Whenever faced with a new challenge, Mattis' first step was to collect all the books he could find on the subject.
When he became Secretary of Defense, he read every book published by a former Secretary of Defense.
When assigned a leadership role in NATO to help the organization transform and modernize, he found every book he could on military transformation and change management. He also read widely on NATO's history and the military history of some of the other NATO leaders he'd be working with.
Before setting up Marine bases in Afghanistan, he read every book he could find on the country, its terrain and people, and previous military campaigns there. He went back to books published hundreds of years ago on the region, its people, and wars that had been fought there.
His thinking was that by reading history, he would develop a repertoire of ideas that he could pull from. The goal was always to learn what other people had tried, what worked, and what didn't:
If we needed "new ideas" to help us construct our plan, old books were full of them.
It apparently worked. In Call Sign Chaos, he says that, thanks to his reading, he was never caught "flat footed."
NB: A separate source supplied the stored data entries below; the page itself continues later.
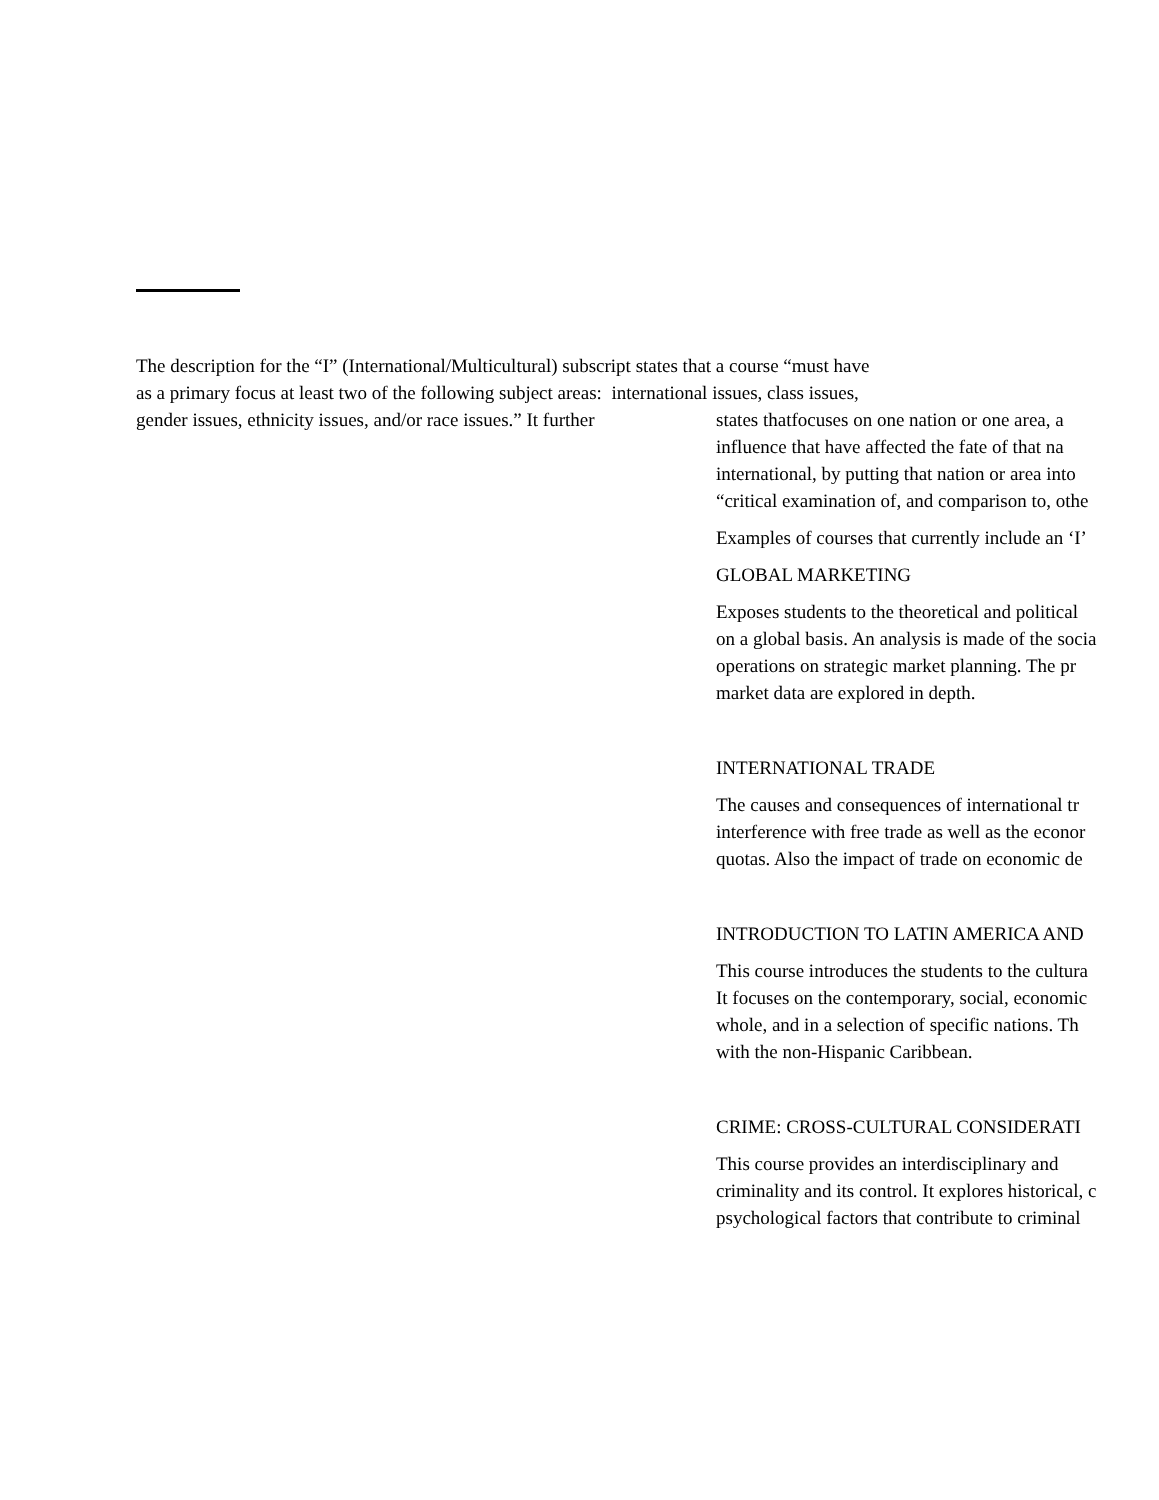The description for the “I” (International/Multicultural) subscript states that a course “must have
as a primary focus at least two of the following subject areas: international issues, class issues,
gender issues, ethnicity issues, and/or race issues.” It further
states thatfocuses on one nation or one area, a
influence that have affected the fate of that na
international, by putting that nation or area into
“critical examination of, and comparison to, othe
Examples of courses that currently include an ‘I’
GLOBAL MARKETING
Exposes students to the theoretical and political
on a global basis. An analysis is made of the socia
operations on strategic market planning. The pr
market data are explored in depth.
INTERNATIONAL TRADE
The causes and consequences of international tr
interference with free trade as well as the econor
quotas. Also the impact of trade on economic de
INTRODUCTION TO LATIN AMERICA AND
This course introduces the students to the cultura
It focuses on the contemporary, social, economic
whole, and in a selection of specific nations. Th
with the non-Hispanic Caribbean.
CRIME: CROSS-CULTURAL CONSIDERATI
This course provides an interdisciplinary and
criminality and its control. It explores historical, c
psychological factors that contribute to criminal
While I think we all see reading as important, Mattis saw it as necessary. Without reading, you're relying on just your own personal experience, which you often gain the hard way. By reading widely and deeply, you can learn from those who came before you. You can avoid their mistake and learn from their triumphs:
[T]here's no substitute for constant study to master one's craft. Living in history builds your own shock absorber, because you'll learn that there are lots of old solutions to new problems.
There's something to the scale at which Mattis read that's really interesting. Many people who would consider themselves avid readers would pick up one book on the problem in front of them. With a personal library of more than 7,000 books, Mattis would go through tens of books on a subject.
For his role as Nato's Supreme Allied Commander for Transformation, he created a list of 22 books to read and digest and help him command in that role. When I transitioned from being a software engineer to teaching, I read 3 books (A Mind for Numbers, Grit: The Power of Passion and Perseverance, and Mindset: The New Psychology of Success). I'd been walking around thinking I knew my shit and now I feel sophomoric.
By reflecting on Mattis' reading habit, I realized just how much could be gained by expanding what I thought it meant to read widely on a topic. For example, I've long been interested in starting a company, and have read a few books on doing so. But the reading has been narrowly focused on the act of starting a company (think books like Zero to One and the Art of the Start). I haven't, for instance, read any biographies of someone who started a successful company.
An implicit point here that is worth making clear is that you have to get off the beaten path. Books that are currently on the New York Times best seller list or recommended by the Harvard Business Review are only going to get you so far.
Mattis famously sent a memo to a peer that included this line: "Any commander who claims he is 'too busy to read' is going to fill body bags with his troops as he learns the hard way." With stakes that high, Mattis' argument to read extensively becomes very convincing. You and I can still take this more or less at face value, even though we're probably not working under such extreme conditions.
What is appealing about Mattis' argument is the comfort he expresses, because of his bookishness. If reading extensively can give him confidence in a war zone, then surely it can give you and I confidence in our work.
Moreover, this is coming from someone who became a four star general. So what is perhaps even more appealing than the confidence Mattis gained from his extensive reading is the competence he developed. I want to become a much more competent manager and programmer, but I also want everyone in my industry to become more competent at these things.
So the next step for you is to think about your work, and the skills you need to improve, and go find the books to help you do that. Lots of books.